Groggily, I Googled Boulevard, Calif. - this town - and discovered it was 541 miles away from my house. That's more than the distance between Washington, D.C., and Detroit. So I went to sleep that night, somewhat mystified. Why was I getting this? And I wasn't the only Californian who was confused.
JAMIE DE GUERRE: Yes, definitely.
HENN: Jamie De Guerre is at Topsy. That's a firm that analyzes Twitter traffic and content, for businesses.
DE GUERRE: We saw a very, very high spike in the number of people tweeting the phrase Amber Alert, and responding to having seen this on their phone.
HENN: Before the alarm that night, that phrase was getting almost no mentions on Twitter. Immediately after the alarm, it came up in more than 160,000 tweets.
DE GUERRE: The sentiment of the overall tweets was definitely negative.
HENN: More than 21,000 tweets used the phrase with "scared." "OMFG" came up more than once; the word "annoying," more than 1,700 times.

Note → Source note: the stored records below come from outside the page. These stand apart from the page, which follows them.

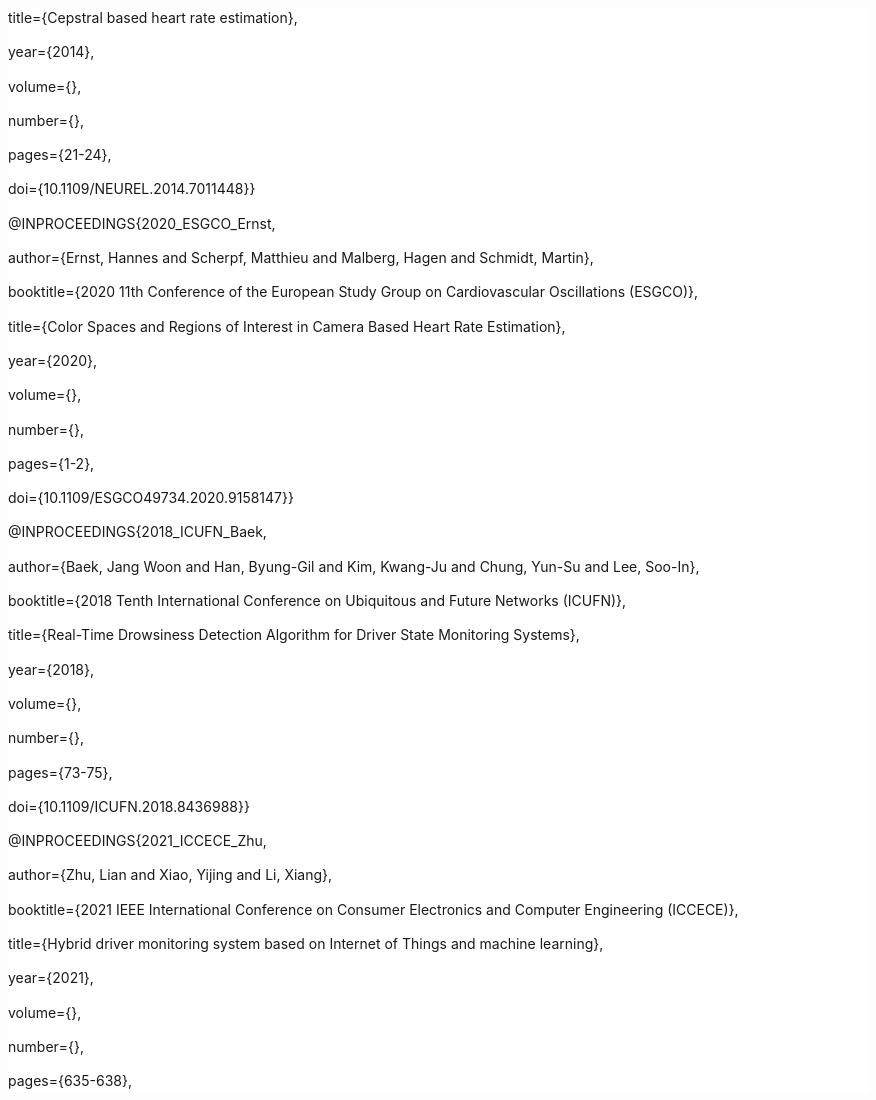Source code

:   title={Cepstral based heart rate estimation}, 

  year={2014},

  volume={},

  number={},

  pages={21-24},

  doi={10.1109/NEUREL.2014.7011448}}

@INPROCEEDINGS{2020_ESGCO_Ernst,

  author={Ernst, Hannes and Scherpf, Matthieu and Malberg, Hagen and Schmidt, Martin},

  booktitle={2020 11th Conference of the European Study Group on Cardiovascular Oscillations (ESGCO)}, 

  title={Color Spaces and Regions of Interest in Camera Based Heart Rate Estimation}, 

  year={2020},

  volume={},

  number={},

  pages={1-2},

  doi={10.1109/ESGCO49734.2020.9158147}}

@INPROCEEDINGS{2018_ICUFN_Baek,

  author={Baek, Jang Woon and Han, Byung-Gil and Kim, Kwang-Ju and Chung, Yun-Su and Lee, Soo-In},

  booktitle={2018 Tenth International Conference on Ubiquitous and Future Networks (ICUFN)}, 

  title={Real-Time Drowsiness Detection Algorithm for Driver State Monitoring Systems}, 

  year={2018},

  volume={},

  number={},

  pages={73-75},

  doi={10.1109/ICUFN.2018.8436988}}

@INPROCEEDINGS{2021_ICCECE_Zhu,

  author={Zhu, Lian and Xiao, Yijing and Li, Xiang},

  booktitle={2021 IEEE International Conference on Consumer Electronics and Computer Engineering (ICCECE)}, 

  title={Hybrid driver monitoring system based on Internet of Things and machine learning}, 

  year={2021},

  volume={},

  number={},

  pages={635-638},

BRIAN JOSEF: The last thing that wireless providers want to do is annoy their subscribers.
HENN: Brian Joseph runs government affairs CTIA, the wireless industry's lobbying outfit.

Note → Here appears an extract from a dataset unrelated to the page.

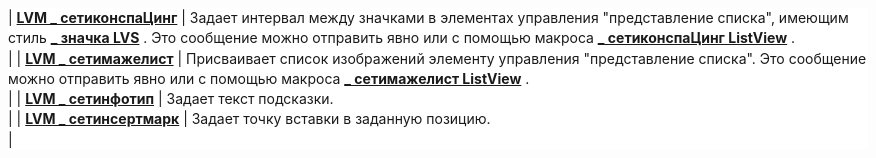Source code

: | [**LVM \_ сетиконспаЦинг**](lvm-seticonspacing.md)                     | Задает интервал между значками в элементах управления "представление списка", имеющим стиль [**\_ значка LVS**](list-view-window-styles.md) . Это сообщение можно отправить явно или с помощью макроса [**\_ сетиконспаЦинг ListView**](/windows/desktop/api/Commctrl/nf-commctrl-listview_seticonspacing) .<br/>                                                                                                                                                                                                 |
| [**LVM \_ сетимажелист**](lvm-setimagelist.md)                         | Присваивает список изображений элементу управления "представление списка". Это сообщение можно отправить явно или с помощью макроса [**\_ сетимажелист ListView**](/windows/desktop/api/Commctrl/nf-commctrl-listview_setimagelist) .<br/>                                                                                                                                                                                                                                                                                       |
| [**LVM \_ сетинфотип**](lvm-setinfotip.md)                             | Задает текст подсказки.<br/>                                                                                                                                                                                                                                                                                                                                                                                                                                      |
| [**LVM \_ сетинсертмарк**](lvm-setinsertmark.md)                       | Задает точку вставки в заданную позицию.<br/>                                                                                                                                                                                                                                                                                                                                                                                                       |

JOSEF: What we don't want to see is a car alarm syndrome, where people disregard the alerts or worse, they opt out.
HENN: The wireless emergency alert system rolled out for mobile phones in the U.S. at the beginning of this year. And Amber Alerts - about abducted children - are just one part of it. There are similar alerts for dangerous weather or even national emergencies.
ROBERT HOEVER: People are aware of that on their radio, and on their television. They're not aware of it, they're not used to having it on their cellphone.
HENN: Robert Hoever is at the National Center for Missing and Exploited Children.
HOEVER: And in the case of an Amber Alert, it's an abducted child who's facing grave danger, and we're hoping that the public will help us in trying to find that child.
HENN: Hoever says most missing children don't trigger this alert. The kid has to be in grave danger. There has to be enough information about the suspect or the car, or where they're headed, that an alert will be helpful. And he says the alerts are targeted. The one I got earlier this week was because the suspect in a double murder was believed to be headed north. And it now seems likely he passed within a hundred miles of my house with an abducted, 16-year-old girl.
HOEVER: This is a very powerful tool.
HENN: But Hoever worries that sending these alerts to millions of mobile phones with so little context could create a backlash.
HOEVER: We're limited to 90 characters.
HENN: There are no links, no phone numbers, and no pictures. And it's easy to simply turn this system off by changing the notification settings on your phone. Hoever hopes most Americans won't do that. But he's worried. So he's asking the FCC and other agencies to allow future Amber Alerts to include links to more information. And he hopes the next time your cellphone makes this sound, it won't be quite so confusing.
WERTHEIMER: Steve Henn, NPR News, Silicon Valley.